This weekend marks the dates of several weather-related historical events.
First, "Galloping Gertie," Washington State's original Tacoma Narrows bridge, collapsed on November 7, 1940, just months after opening. Winds blowing through the Narrows set up harmonic resonances as soon as it opened, and the nickname stuck. The
video of its collapse (less the music and newsreel-type narration) was something of a standard in science classes when I was in school.
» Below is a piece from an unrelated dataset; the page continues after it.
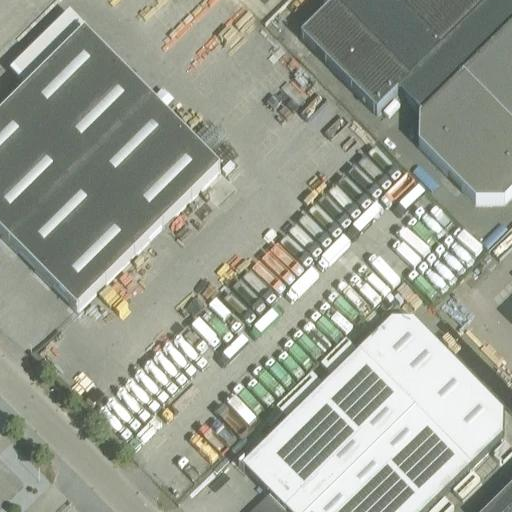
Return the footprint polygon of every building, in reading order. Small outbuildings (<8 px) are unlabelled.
[(511,0),(340,0),(335,6),(300,40),(377,117),(396,97),(419,121),(511,28),(511,0)] [(511,28),(419,121),(419,149),(476,206),(504,206),(511,197),(511,28)] [(0,236),(77,315),(220,173),(85,36),(0,119),(0,236)] [(429,511),(505,439),(505,415),(414,323),(413,324),(430,341),(387,383),(359,355),(242,470),(241,469),(241,470),(270,499),(255,511),(429,511)] [(511,511),(511,491),(490,511),(511,511)]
What I learned only recently is that the very same storm moved east across the Rockies and became the Armistice Day Blizzard of November 10-12, which blew across the Midwest, causing 145 deaths from varied causes like a train crash and 3 shipwrecks on Lake Michigan. Many hunters froze, being caught out in shirtsleeves (temperatures ahead of the storm were unseasonably hot, pushing 70F/21C) when freezing rain, snow, and wind struck without warning (forecasting then was not what it is now). Some locations in Minnesota received over 2 feet (600mm) of snow, setting single-storm records that would stand until the Halloween Blizzard of 1991.
Speaking of shipwrecks, one of the most well-known ones in recent years came on November 10, 1975, when the
Edmund Fitzgerald was lost on Lake Superior when "the gales of November came early." All 29 hands were lost. This was news in states around the Great Lakes, but it certainly became part of popular lore via Gordon Lightfoot's ballad.